Problem requirements: Select, from the data, each line where "object" occurs.

Dataset content:
════
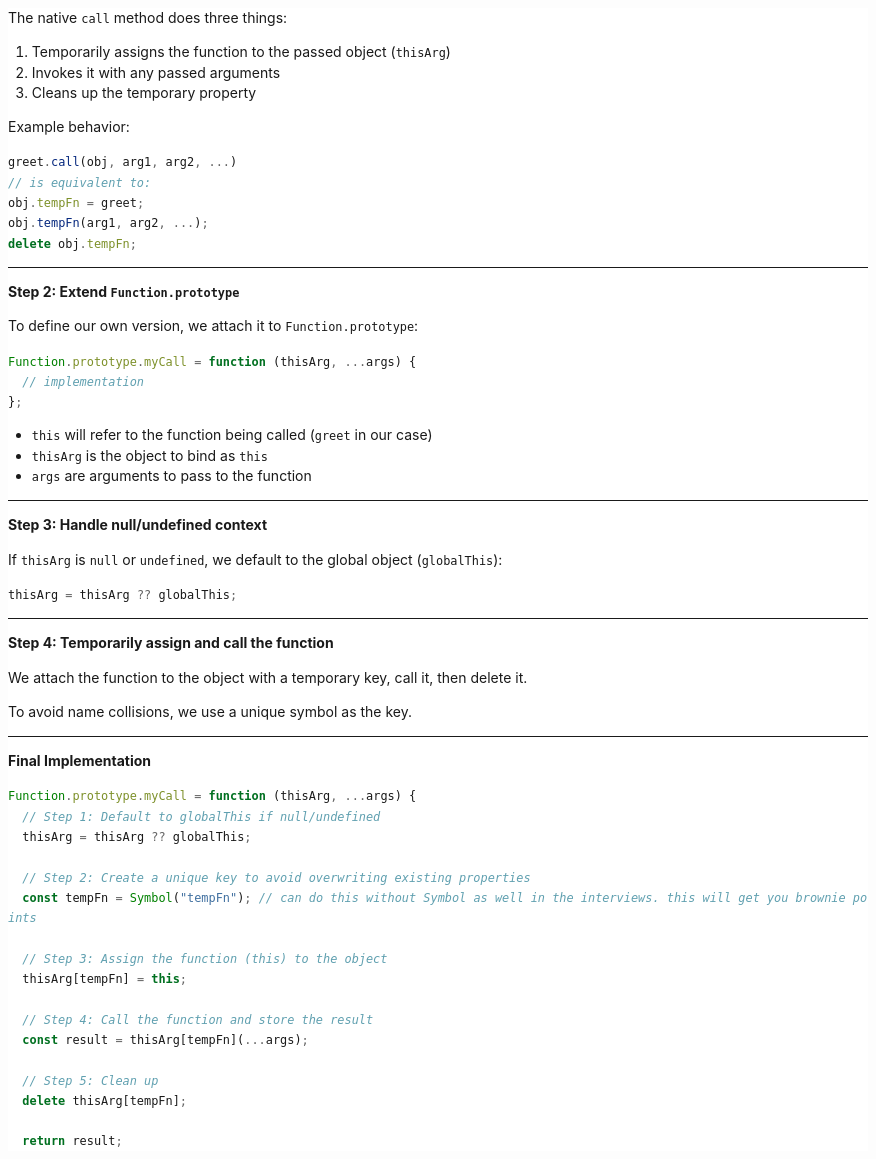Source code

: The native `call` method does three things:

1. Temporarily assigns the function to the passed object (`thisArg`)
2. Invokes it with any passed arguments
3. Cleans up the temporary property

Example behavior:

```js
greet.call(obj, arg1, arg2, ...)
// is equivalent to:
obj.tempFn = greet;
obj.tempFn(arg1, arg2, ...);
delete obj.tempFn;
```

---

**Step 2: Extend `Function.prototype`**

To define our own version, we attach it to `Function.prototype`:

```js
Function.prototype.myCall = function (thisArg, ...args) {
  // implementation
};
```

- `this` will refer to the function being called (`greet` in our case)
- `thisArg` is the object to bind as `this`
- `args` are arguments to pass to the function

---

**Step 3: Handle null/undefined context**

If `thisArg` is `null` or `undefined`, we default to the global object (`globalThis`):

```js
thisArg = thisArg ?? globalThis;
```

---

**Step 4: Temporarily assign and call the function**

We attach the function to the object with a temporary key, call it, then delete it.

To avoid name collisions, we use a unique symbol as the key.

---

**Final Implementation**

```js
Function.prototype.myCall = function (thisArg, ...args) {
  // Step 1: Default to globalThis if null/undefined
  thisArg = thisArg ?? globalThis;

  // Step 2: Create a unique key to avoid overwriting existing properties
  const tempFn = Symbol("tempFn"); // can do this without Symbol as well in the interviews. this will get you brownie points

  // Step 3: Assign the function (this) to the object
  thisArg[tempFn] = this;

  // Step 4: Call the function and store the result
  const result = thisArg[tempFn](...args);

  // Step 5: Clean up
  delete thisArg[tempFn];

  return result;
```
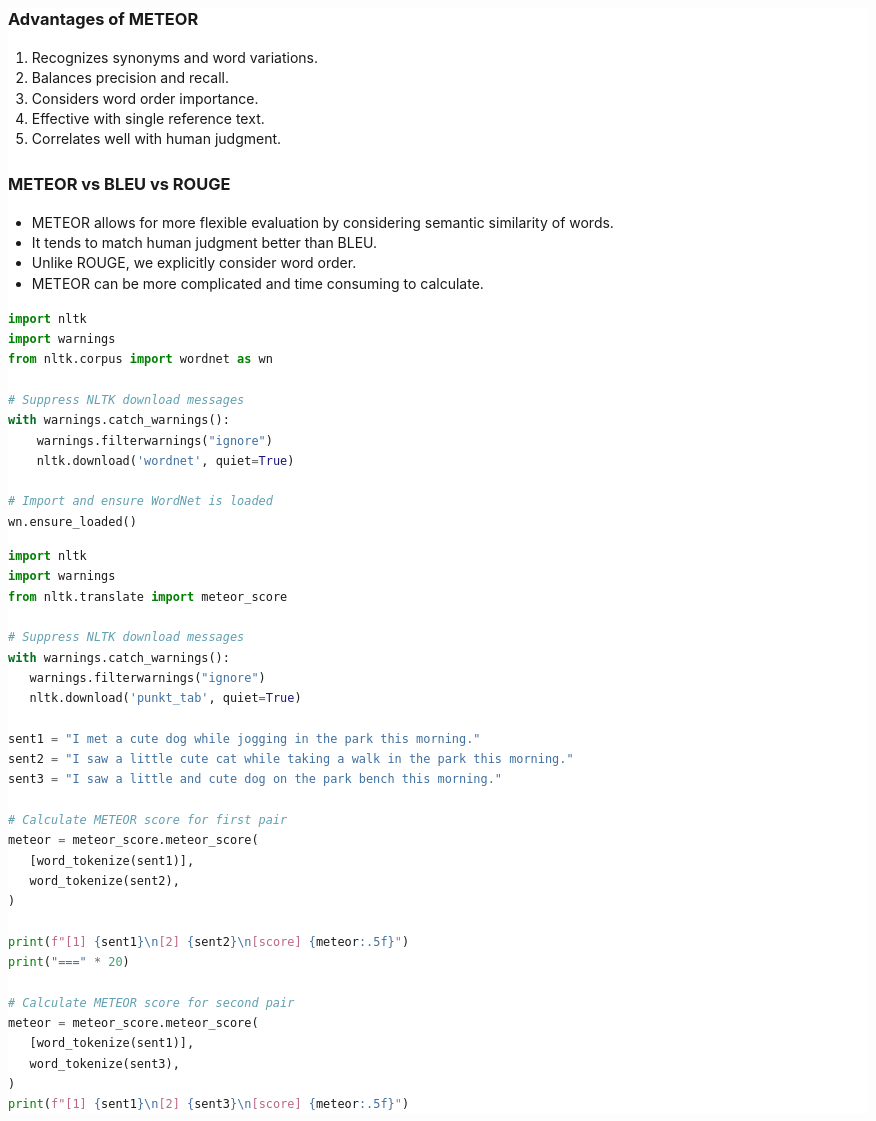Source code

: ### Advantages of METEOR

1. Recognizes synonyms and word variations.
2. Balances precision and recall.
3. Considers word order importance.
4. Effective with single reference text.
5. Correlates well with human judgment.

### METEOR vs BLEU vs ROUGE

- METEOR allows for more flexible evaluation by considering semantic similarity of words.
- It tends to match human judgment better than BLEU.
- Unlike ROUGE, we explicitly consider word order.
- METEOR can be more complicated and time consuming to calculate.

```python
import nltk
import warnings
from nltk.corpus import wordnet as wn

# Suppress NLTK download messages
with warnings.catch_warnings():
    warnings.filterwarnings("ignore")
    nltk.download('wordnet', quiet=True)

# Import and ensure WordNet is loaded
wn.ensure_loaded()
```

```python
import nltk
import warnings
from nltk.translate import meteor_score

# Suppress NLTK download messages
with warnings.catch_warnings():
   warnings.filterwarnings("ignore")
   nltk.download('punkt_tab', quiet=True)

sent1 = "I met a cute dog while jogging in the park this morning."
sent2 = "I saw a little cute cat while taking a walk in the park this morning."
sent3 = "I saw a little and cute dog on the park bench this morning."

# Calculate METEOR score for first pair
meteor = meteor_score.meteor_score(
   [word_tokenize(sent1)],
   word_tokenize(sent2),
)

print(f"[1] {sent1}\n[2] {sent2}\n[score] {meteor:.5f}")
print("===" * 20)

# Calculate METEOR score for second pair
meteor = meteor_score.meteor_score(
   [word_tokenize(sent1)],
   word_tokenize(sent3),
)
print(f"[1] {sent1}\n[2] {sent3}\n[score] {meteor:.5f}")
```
════
Solution:
1. Temporarily assigns the function to the passed object (`thisArg`)
- `thisArg` is the object to bind as `this`
If `thisArg` is `null` or `undefined`, we default to the global object (`globalThis`):
We attach the function to the object with a temporary key, call it, then delete it.
  // Step 3: Assign the function (this) to the object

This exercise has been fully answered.